▶ **About this task**
In the entries below, print exactly the lines from the first through the one with "Performance ein, und", both included, and none of the pictures.

· · · · · · ·

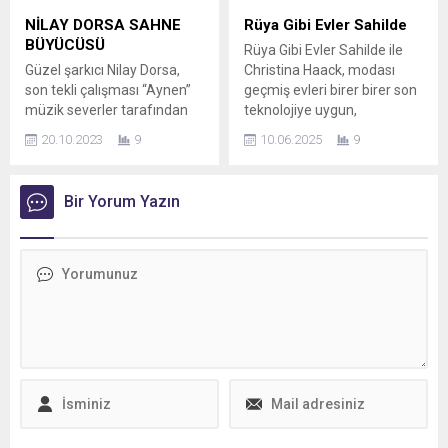
performansları ve güçlü
dinleyicilerden yoğun alkış
NİLAY DORSA SAHNE
Rüya Gibi Evler Sahilde
yorumuyla dikkat çeken Nuri
aldı.
BÜYÜCÜSÜ
Rüya Gibi Evler Sahilde ile
Harun Ateş, Türkiye’nin
Güzel şarkıcı Nilay Dorsa,
Christina Haack, modası
dört...
son tekli çalışması “Aynen”
geçmiş evleri birer birer son
müzik severler tarafından
teknolojiye uygun,
büyük ilgi ile karşılanınca
muhteşem evler haline
20.10.2023
9
10.06.2025
9
semeresini de görmeye
getirmeye devam ediyor.
başladı. Tekli çalışmasının
Rüya Gibi Evler Sahilde, yeni
ardından ilk sahnesini
bölümüyle 12 Haziran
Bir Yorum Yazın
Çankırı, Şabanözü’nde
Perşembe 15.30’da TLC’de.
Ernamaş makine tic. ve san.
Gayrimenkul ve renovasyon
AŞ tarafından düzenlenen
uzmanı Christina,
Erna festte Şaban özü
müşterilerinin Güney
belediyesi Mehmet Ali Şahin
California’daki demode
ilçe stadında, 2500 kişinin
mülklerini lüks ve kıymetli
katılımıyla gerçekleştirdi.
evlere dönüştürmeye
Enerjisi ile...
devam ediyor. Yayınlacak...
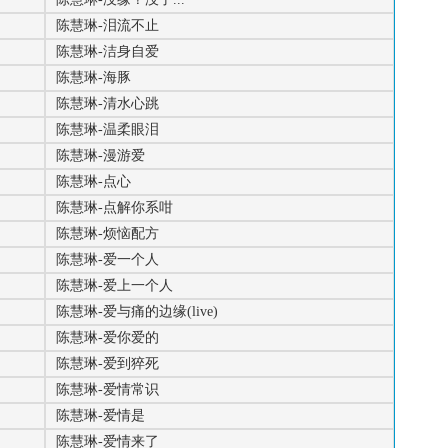
陈慧琳-泪流不止
陈慧琳-洁身自爱
陈慧琳-海豚
陈慧琳-清水心跳
陈慧琳-温柔眼泪
陈慧琳-漫游爱
陈慧琳-点心
陈慧琳-点解你系咁
陈慧琳-烦恼配方
陈慧琳-爱一个人
陈慧琳-爱上一个人
陈慧琳-爱与痛的边缘(live)
陈慧琳-爱你爱的
陈慧琳-爱到猝死
陈慧琳-爱情常识
陈慧琳-爱情是
陈慧琳-爱情来了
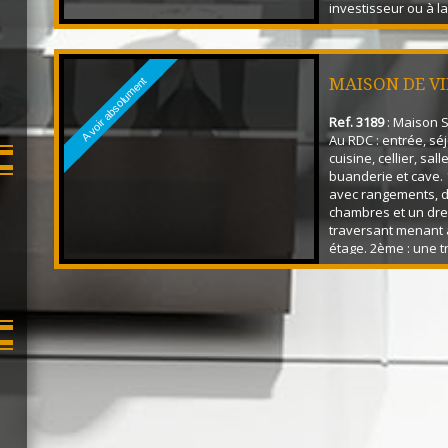
investisseur ou à l
d'un bien alliant ha
activité professionn
ensemble saura ré
nombreux projets. 
MAISON DE VI
A voir absolument
habitation : RDC : e
cuis...
Ref. 3189
: Maison S
Au RDC : entrée, sé
cuisine, cellier, sal
buanderie et cave. 1
avec rangements, 
chambres et un dre
traversant menant
étage. 2ème : une t
chambre, idéale po
adolescent, un bur
suite parentale. Le
récente, Toiture de 
rénovée, Terrasse, 
agréable, C...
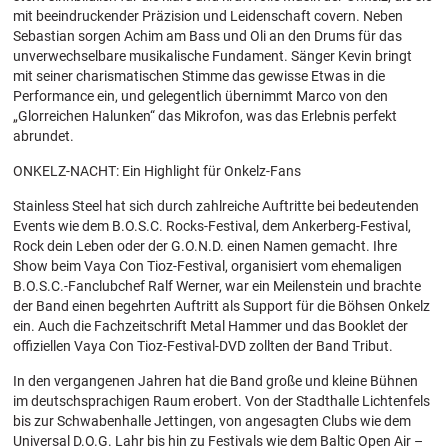
mit beeindruckender Präzision und Leidenschaft covern. Neben
Sebastian sorgen Achim am Bass und Oli an den Drums für das
unverwechselbare musikalische Fundament. Sänger Kevin bringt
mit seiner charismatischen Stimme das gewisse Etwas in die
Performance ein, und gelegentlich übernimmt Marco von den
„Glorreichen Halunken“ das Mikrofon, was das Erlebnis perfekt
abrundet.
ONKELZ-NACHT: Ein Highlight für Onkelz-Fans
Stainless Steel hat sich durch zahlreiche Auftritte bei bedeutenden
Events wie dem B.O.S.C. Rocks-Festival, dem Ankerberg-Festival,
Rock dein Leben oder der G.O.N.D. einen Namen gemacht. Ihre
Show beim Vaya Con Tioz-Festival, organisiert vom ehemaligen
B.O.S.C.-Fanclubchef Ralf Werner, war ein Meilenstein und brachte
der Band einen begehrten Auftritt als Support für die Böhsen Onkelz
ein. Auch die Fachzeitschrift Metal Hammer und das Booklet der
offiziellen Vaya Con Tioz-Festival-DVD zollten der Band Tribut.
In den vergangenen Jahren hat die Band große und kleine Bühnen
im deutschsprachigen Raum erobert. Von der Stadthalle Lichtenfels
bis zur Schwabenhalle Jettingen, von angesagten Clubs wie dem
Universal D.O.G. Lahr bis hin zu Festivals wie dem Baltic Open Air –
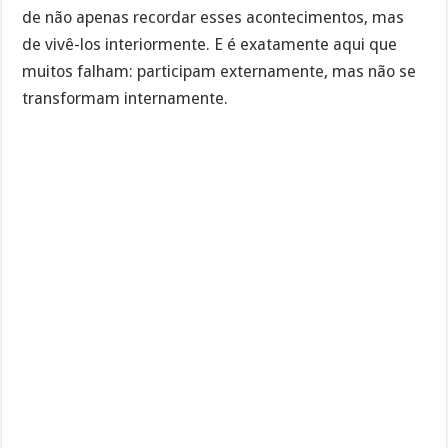
de não apenas recordar esses acontecimentos, mas
de vivê-los interiormente. E é exatamente aqui que
muitos falham: participam externamente, mas não se
transformam internamente.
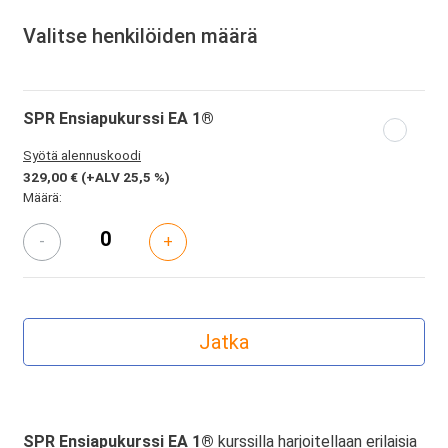
Valitse henkilöiden määrä
SPR Ensiapukurssi EA 1®
Syötä alennuskoodi
329,00 €
(+ALV 25,5 %)
Määrä:
-
+
SPR Ensiapukurssi EA 1®
kurssilla harjoitellaan erilaisia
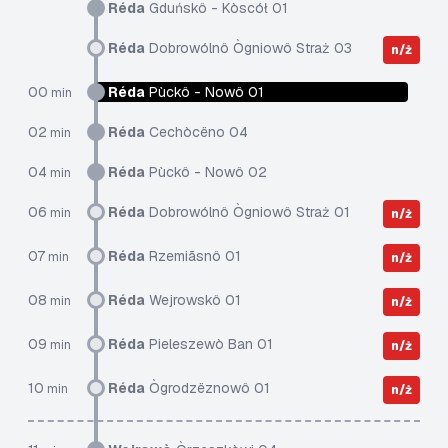
Réda
Gduńskô - Kòscół 01
Réda
Dobrowólnô Ògniowô Straż 03
n/ż
00
Réda
Pùckô - Nowô 01
min
02
Réda
Cechòcëno 04
min
04
Réda
Pùckô - Nowô 02
min
06
Réda
Dobrowólnô Ògniowô Straż 01
min
n/ż
07
Réda
Rzemiãsnô 01
min
n/ż
08
Réda
Wejrowskô 01
min
n/ż
09
Réda
Pieleszewò Ban 01
min
n/ż
10
Réda
Ògrodzëznowô 01
min
n/ż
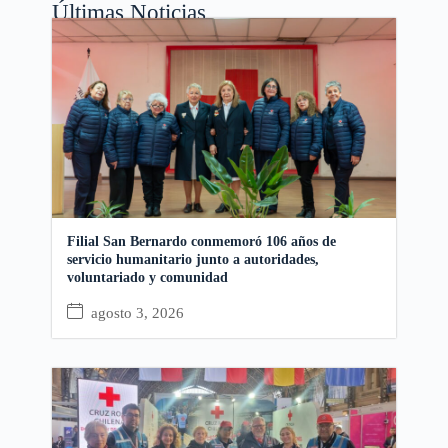
Últimas Noticias
Filial San Bernardo conmemoró 106 años de
servicio humanitario junto a autoridades,
voluntariado y comunidad
agosto 3, 2026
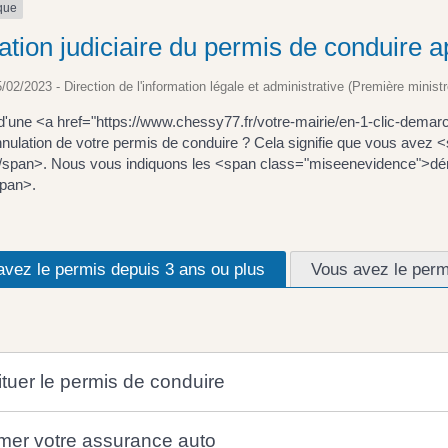
ique
ation judiciaire du permis de conduire a
5/02/2023 - Direction de l'information légale et administrative (Première ministr
 d'une <a href="https://www.chessy77.fr/votre-mairie/en-1-clic-dema
nnulation de votre permis de conduire ? Cela signifie que vous avez 
/span>. Nous vous indiquons les <span class="miseenevidence">dém
pan>.
avez le permis depuis 3 ans ou plus
Vous avez le perm
ituer le permis de conduire
rmer votre assurance auto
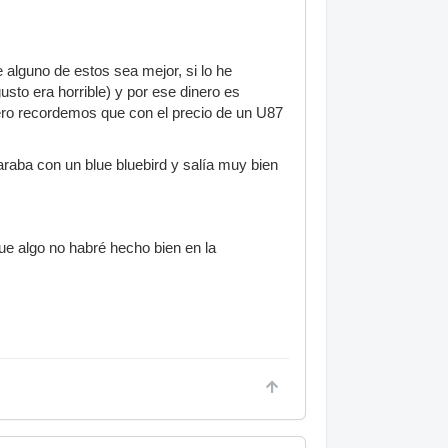
alguno de estos sea mejor, si lo he
to era horrible) y por ese dinero es
pero recordemos que con el precio de un U87
aba con un blue bluebird y salía muy bien
ue algo no habré hecho bien en la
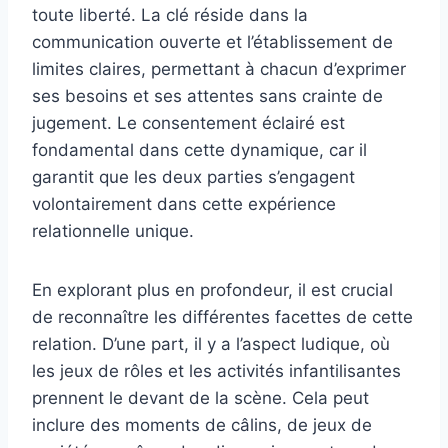
toute liberté. La clé réside dans la
communication ouverte et l’établissement de
limites claires, permettant à chacun d’exprimer
ses besoins et ses attentes sans crainte de
jugement. Le consentement éclairé est
fondamental dans cette dynamique, car il
garantit que les deux parties s’engagent
volontairement dans cette expérience
relationnelle unique.
En explorant plus en profondeur, il est crucial
de reconnaître les différentes facettes de cette
relation. D’une part, il y a l’aspect ludique, où
les jeux de rôles et les activités infantilisantes
prennent le devant de la scène. Cela peut
inclure des moments de câlins, de jeux de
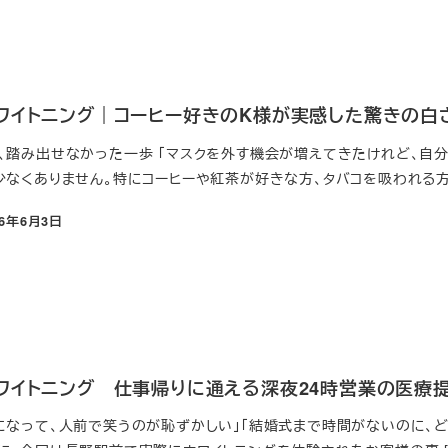
ワイトニング｜コーヒー好きのK様が実感した驚きの白
、踏み出せなかった一歩 「マスクを外す機会が増えてきたけれど、自
少なくありません。特にコーヒーや紅茶が好きな方、タバコを吸われる方 
26年6月3日
ワイトニング 仕事帰りに通える深夜24時営業の医療
になって、人前で笑うのが恥ずかしい」「結婚式まで時間がないのに、ど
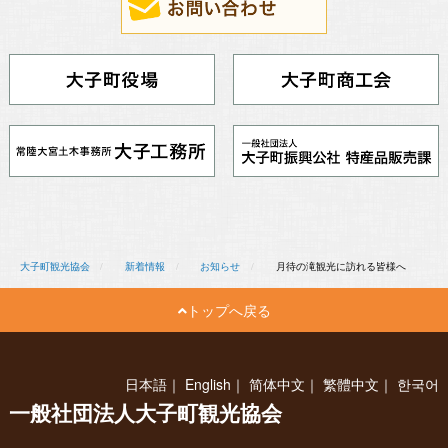
大子町観光協会
新着情報
お知らせ
月待の滝観光に訪れる皆様へ
トップへ戻る
日本語
｜
English
｜
简体中文
｜
繁體中文
｜
한국어
一般社団法人大子町観光協会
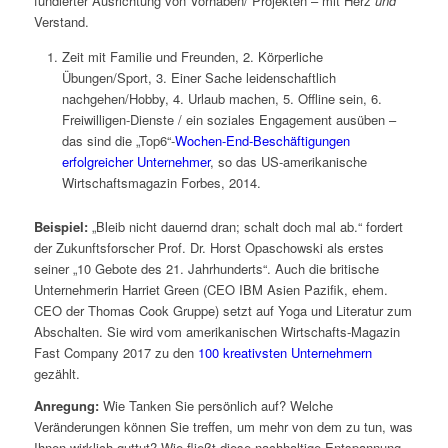
fundierter Ausrichtung von Vorhaben/ Projekten – mit Herz
und
Verstand.
Zeit mit Familie und Freunden, 2. Körperliche
Übungen/Sport, 3. Einer Sache leidenschaftlich
nachgehen/Hobby, 4. Urlaub machen, 5. Offline sein, 6.
Freiwilligen-Dienste / ein soziales Engagement ausüben –
das sind die „Top6“-
Wochen-End-Beschäftigungen
erfolgreicher Unternehmer
, so das US-amerikanische
Wirtschaftsmagazin Forbes, 2014.
Beispiel:
„Bleib nicht dauernd dran; schalt doch mal ab.“ fordert
der Zukunftsforscher Prof. Dr. Horst Opaschowski als erstes
seiner „10 Gebote des 21. Jahrhunderts“. Auch die britische
Unternehmerin Harriet Green (CEO IBM Asien Pazifik, ehem.
CEO der Thomas Cook Gruppe) setzt auf Yoga und Literatur zum
Abschalten. Sie wird vom amerikanischen Wirtschafts-Magazin
Fast Company 2017 zu den
100 kreativsten Unternehmern
gezählt.
Anregung:
Wie Tanken Sie persönlich auf? Welche
Veränderungen können Sie treffen, um mehr von dem zu tun, was
Ihnen wirklich guttut? Wie fließt diese nachhaltige Entspannung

· · · · · · ·

▶ **Answer for this exercise**
performansları ve güçlü
dinleyicilerden yoğun alkış
NİLAY DORSA SAHNE
Rüya Gibi Evler Sahilde
yorumuyla dikkat çeken Nuri
aldı.
BÜYÜCÜSÜ
Rüya Gibi Evler Sahilde ile
Harun Ateş, Türkiye’nin
Güzel şarkıcı Nilay Dorsa,
Christina Haack, modası
dört...
son tekli çalışması “Aynen”
geçmiş evleri birer birer son
müzik severler tarafından
teknolojiye uygun,
büyük ilgi ile karşılanınca
muhteşem evler haline
20.10.2023
9
10.06.2025
9
semeresini de görmeye
getirmeye devam ediyor.
başladı. Tekli çalışmasının
Rüya Gibi Evler Sahilde, yeni
ardından ilk sahnesini
bölümüyle 12 Haziran
Bir Yorum Yazın
Çankırı, Şabanözü’nde
Perşembe 15.30’da TLC’de.
Ernamaş makine tic. ve san.
Gayrimenkul ve renovasyon
AŞ tarafından düzenlenen
uzmanı Christina,
Erna festte Şaban özü
müşterilerinin Güney
belediyesi Mehmet Ali Şahin
California’daki demode
ilçe stadında, 2500 kişinin
mülklerini lüks ve kıymetli
katılımıyla gerçekleştirdi.
evlere dönüştürmeye
Enerjisi ile...
devam ediyor. Yayınlacak...
陈慧琳-泪流不止
陈慧琳-洁身自爱
陈慧琳-海豚
陈慧琳-清水心跳
陈慧琳-温柔眼泪
陈慧琳-漫游爱
陈慧琳-点心
陈慧琳-点解你系咁
陈慧琳-烦恼配方
陈慧琳-爱一个人
陈慧琳-爱上一个人
陈慧琳-爱与痛的边缘(live)
陈慧琳-爱你爱的
陈慧琳-爱到猝死
陈慧琳-爱情常识
陈慧琳-爱情是
陈慧琳-爱情来了
investisseur ou à l
d'un bien alliant ha
activité professionn
ensemble saura ré
nombreux projets. 
MAISON DE VI
A voir absolument
habitation : RDC : e
cuis...
Ref. 3189
: Maison S
Au RDC : entrée, sé
cuisine, cellier, sal
buanderie et cave. 1
avec rangements, 
chambres et un dre
traversant menant
étage. 2ème : une t
chambre, idéale po
adolescent, un bur
suite parentale. Le
récente, Toiture de 
rénovée, Terrasse, 
agréable, C...
mit beeindruckender Präzision und Leidenschaft covern. Neben
Sebastian sorgen Achim am Bass und Oli an den Drums für das
unverwechselbare musikalische Fundament. Sänger Kevin bringt
mit seiner charismatischen Stimme das gewisse Etwas in die
Performance ein, und gelegentlich übernimmt Marco von den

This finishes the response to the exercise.